It plays and looks like countless other games, but never steps out from under their shadows.

User Rating: 5 | Trine PS3
Trine is set in a medieval fantasy kingdom under siege from the undead. Amidst the war, three disparate characters (a thief, wizard, and warrior) stumble upon an artifact that binds them together and sets them on a journey to find a remedy. The thief is quick and can easily traverse obstacles, the wizard can summon objects, and the warrior smashes stuff. The tale of the likely trio and kingdom with an undead problem is told mostly through oration during loading screens. If this sounds very ordinary, that's because it is.

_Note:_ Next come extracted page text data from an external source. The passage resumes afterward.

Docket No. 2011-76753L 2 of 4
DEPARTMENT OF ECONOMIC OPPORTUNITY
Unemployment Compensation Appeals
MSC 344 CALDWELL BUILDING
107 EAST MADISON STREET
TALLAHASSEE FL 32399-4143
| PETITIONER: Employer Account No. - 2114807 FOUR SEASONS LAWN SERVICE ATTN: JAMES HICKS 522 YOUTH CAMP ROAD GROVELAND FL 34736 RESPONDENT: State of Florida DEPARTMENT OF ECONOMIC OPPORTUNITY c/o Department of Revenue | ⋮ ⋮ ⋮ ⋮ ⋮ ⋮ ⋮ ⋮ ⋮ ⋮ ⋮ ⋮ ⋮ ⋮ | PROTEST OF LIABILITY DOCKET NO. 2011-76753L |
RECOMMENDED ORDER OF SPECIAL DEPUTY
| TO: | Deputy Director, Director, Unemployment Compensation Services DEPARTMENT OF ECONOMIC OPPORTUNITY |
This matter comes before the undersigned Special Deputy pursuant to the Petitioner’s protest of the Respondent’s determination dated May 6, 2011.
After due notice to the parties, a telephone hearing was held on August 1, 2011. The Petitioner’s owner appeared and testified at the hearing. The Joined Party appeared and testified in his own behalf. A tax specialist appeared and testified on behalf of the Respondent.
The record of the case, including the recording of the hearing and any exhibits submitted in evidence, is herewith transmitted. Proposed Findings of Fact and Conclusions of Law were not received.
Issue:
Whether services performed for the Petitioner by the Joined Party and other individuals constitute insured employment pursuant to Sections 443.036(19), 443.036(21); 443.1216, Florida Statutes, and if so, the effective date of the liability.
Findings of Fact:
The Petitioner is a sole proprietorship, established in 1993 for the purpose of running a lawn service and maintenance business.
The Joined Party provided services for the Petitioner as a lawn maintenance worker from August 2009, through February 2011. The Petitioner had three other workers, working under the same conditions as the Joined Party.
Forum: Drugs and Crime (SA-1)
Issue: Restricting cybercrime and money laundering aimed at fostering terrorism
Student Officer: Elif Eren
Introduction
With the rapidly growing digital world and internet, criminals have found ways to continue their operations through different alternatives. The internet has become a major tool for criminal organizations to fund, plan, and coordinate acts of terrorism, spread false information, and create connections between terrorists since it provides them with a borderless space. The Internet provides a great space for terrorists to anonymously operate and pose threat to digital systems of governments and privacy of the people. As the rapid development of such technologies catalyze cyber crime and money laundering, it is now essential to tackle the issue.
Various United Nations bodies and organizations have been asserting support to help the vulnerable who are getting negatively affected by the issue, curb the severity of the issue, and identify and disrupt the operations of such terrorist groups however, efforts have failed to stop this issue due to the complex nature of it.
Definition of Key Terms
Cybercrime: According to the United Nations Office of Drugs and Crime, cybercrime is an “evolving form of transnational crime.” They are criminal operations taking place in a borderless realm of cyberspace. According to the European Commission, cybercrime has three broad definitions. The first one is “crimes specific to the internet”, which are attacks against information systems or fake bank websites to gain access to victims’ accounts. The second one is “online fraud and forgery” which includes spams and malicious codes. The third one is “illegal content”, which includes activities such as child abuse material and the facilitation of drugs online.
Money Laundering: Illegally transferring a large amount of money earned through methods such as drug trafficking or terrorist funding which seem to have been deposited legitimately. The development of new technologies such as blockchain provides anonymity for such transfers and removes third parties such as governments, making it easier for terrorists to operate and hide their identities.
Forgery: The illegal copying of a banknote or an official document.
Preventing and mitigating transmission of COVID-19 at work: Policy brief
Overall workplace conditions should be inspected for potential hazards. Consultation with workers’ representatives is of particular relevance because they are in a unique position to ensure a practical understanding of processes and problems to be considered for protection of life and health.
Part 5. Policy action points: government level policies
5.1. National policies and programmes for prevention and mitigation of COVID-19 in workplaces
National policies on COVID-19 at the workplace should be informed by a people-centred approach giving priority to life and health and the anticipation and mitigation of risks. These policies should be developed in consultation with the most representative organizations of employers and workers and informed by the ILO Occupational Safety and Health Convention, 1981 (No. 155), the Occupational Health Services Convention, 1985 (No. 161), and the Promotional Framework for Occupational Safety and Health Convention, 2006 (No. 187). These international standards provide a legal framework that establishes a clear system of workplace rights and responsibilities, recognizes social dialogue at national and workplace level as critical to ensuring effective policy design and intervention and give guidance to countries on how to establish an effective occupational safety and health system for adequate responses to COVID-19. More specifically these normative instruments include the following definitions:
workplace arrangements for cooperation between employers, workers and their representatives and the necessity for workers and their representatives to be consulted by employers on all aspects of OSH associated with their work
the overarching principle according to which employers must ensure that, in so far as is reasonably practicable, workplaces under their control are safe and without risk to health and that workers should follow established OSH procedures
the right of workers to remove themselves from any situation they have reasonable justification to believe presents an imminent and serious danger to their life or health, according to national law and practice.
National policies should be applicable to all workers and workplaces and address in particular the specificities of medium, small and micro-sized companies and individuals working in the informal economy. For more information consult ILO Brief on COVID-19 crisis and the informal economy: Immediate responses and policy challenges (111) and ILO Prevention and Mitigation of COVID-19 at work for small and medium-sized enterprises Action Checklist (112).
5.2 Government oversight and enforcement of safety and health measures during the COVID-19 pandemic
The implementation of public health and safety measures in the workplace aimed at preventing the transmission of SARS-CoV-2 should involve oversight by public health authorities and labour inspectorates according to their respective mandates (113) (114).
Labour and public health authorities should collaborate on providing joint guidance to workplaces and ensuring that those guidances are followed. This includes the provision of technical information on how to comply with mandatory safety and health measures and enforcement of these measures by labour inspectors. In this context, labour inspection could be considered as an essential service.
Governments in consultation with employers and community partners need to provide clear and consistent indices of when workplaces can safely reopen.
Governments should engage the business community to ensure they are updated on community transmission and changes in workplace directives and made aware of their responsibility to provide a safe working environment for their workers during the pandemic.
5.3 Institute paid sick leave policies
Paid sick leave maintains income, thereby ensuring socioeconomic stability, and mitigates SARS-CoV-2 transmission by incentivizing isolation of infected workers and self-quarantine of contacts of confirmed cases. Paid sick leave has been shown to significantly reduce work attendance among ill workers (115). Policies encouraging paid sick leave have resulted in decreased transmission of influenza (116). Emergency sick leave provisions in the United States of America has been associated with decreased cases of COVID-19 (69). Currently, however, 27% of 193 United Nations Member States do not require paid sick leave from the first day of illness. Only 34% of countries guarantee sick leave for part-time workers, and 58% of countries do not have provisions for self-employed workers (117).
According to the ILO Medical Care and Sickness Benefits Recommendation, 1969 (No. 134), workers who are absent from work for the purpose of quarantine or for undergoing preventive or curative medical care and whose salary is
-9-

Over the course of completing the various side scrolling levels, the player will do a mix of platforming, puzzle solving, and hacking up undead. The variety seems to be there, but everything eventually turns into a slog as its all so familiar. Platforming obstacles are generally just stretches of skinny ledges and rotating planks. Seemingly despite the modern physics engine, puzzles are well worn designs involving floor switches that need the firm weight of boxes (the wizard can conveniently summon such boxes out of nowhere). The rickety skeletal foes can be dispatched by using the wizard to pushed them into hazards, but its more easily done by mashing away at the attack button. I want to call these systems old fashioned, but many such games in their heyday at least were lovingly crafted.

Additional users can play simultaneously in a cooperative mode. Having multiple characters on screen at once seems to stretch the story conceit of the trio being bound together as one, but I was thankful for the feature as it leads to the best gameplay possibilities. For distant enemies that aren't easily smashed, one player might fire arrows while another guards against return volleys with a shield. For platforms that seem too high, the wizard can summon a box for another player to stand on and be levitated upwards. There are other little cooperative tricks to be found that give the generic situations a little life. Sadly, this mode is subject to a bothersome camera that doesn't always track everybody. Sometimes the offscreen character will get teleported to the frontrunner, but in other cases they are stuck until their teammate goes back for them.

Perhaps it is fitting that I can't remember if this mythical kingdom has a name or not, because it is so reminiscent others. However, Trine's sin is that it doesn't feel as good as its predecessors. There are some bright spots. The whimsical visuals, while never being jaw dropping, mesh well with the nonsensical environmental hazards (just how many fireball traps are necessary?). The cooperative mode can be fun, although that walks all over the game's meager story and is often let down by a poor camera anyway.

The rest of Trine is hard to recommend even passingly. The combat never even comes close to the likes of Golden Axe or Contra, the platforming has none of the character of the 2D Mario or Sonic games, and side scrolling games of today are so full of great puzzle design that its hard to even give Trine a second look. Perhaps these games are stiff competition for some, but I think every game needs something to hang its hat on and we shouldn't settle for mediocrity.